2021年5月1日に掲載した記事で個人報告書に記載された職業被ばく線量の見方を紹介しました。また、2021年5月15日に掲載した記事で個人報告書あるいは病院への正式な報告書に記載された測定値から個人線量計の不適切な着用方法の見分け方と対応方法を解説しています。なお、法令で放射線業務従事者(以下、従事者)に個人報告書を配布することが法令で義務付けられています。
個人報告書を使ってもう少し詳しく職業被ばく線量を確認する方法を解説します。
線量測定サービス会社から提供いただいた個人報告書の例を図1と図2に示します。
今回は図2を使って解説します。
図2の赤枠で囲んだところに測定値が表示されています。
この例では頭頚部と体幹部(胸腹部)が不均等被ばくになっている例です。
また、水晶体の等価線量専用の個人線量計も着用したかたちになっているようです。
なお、この解説は私が勝手に読み取ったもので会社から説明を受けたものではありません。また、男性としているために体幹部は法令で義務づけられた胸部に着用しています。
図3に示したように、IVR等のX線透視を用いる放射線診療に従事する医療従事者は放射線防護衣を着用して作業しますので、放射線防護衣で防護している体幹部と防護していない頭頚部の線量が不均等になります。これを不均等被ばくと言います。
今回の個人報告書の例では、頭頚部の測定値は1 cm線量当量と70 µm線量当量の両方が0.1 mSvで、胸部は1 cm線量当量が1.5 mSv、70 µm線量当量が1.6 mSvでした。

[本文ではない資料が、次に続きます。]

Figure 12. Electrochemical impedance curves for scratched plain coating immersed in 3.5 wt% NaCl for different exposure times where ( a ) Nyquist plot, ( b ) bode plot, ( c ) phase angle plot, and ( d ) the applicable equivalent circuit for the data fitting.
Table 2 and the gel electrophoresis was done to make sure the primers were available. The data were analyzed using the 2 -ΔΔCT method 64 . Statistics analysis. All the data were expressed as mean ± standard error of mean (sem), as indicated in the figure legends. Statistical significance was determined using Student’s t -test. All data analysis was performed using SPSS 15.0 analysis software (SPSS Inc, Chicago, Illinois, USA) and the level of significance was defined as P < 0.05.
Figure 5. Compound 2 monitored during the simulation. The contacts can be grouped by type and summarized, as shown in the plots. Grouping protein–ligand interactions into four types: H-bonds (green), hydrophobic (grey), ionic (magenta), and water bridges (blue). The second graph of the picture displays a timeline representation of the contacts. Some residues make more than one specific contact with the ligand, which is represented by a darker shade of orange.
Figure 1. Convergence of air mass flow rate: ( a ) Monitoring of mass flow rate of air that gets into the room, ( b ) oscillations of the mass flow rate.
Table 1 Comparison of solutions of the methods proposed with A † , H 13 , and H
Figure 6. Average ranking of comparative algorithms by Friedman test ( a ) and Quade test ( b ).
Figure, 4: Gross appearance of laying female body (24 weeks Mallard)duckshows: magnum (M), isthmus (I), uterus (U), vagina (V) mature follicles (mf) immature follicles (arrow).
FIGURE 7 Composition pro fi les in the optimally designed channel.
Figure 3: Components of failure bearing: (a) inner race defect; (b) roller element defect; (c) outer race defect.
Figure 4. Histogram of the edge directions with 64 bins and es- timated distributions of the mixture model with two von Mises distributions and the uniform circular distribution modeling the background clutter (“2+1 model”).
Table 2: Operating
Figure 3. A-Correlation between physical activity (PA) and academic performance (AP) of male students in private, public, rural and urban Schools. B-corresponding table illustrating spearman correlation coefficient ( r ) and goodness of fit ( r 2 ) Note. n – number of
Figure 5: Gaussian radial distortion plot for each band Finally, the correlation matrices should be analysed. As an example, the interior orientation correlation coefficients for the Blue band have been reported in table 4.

1 cm線量当量は主に実効線量の算定に用い、70 µm線量当量は主に皮膚の等価線量の算定に用います。ここでは詳細な説明は割愛し後日解説することにします。また、実効線量の算定方法は別の記事で解説していますので参照してください。
頭頚部の線量は放射線防護衣で防護されていないため胸部の線量よりも高い線量になっています。放射線防護衣による線量低減率は放射線防護衣の鉛当量の違いや被ばく状況などによって異なります。ただし、同じような作業環境であれば一定の範囲に収まるはずですので放射線管理者ならびに従事者は把握しておいた方が良いでしょう。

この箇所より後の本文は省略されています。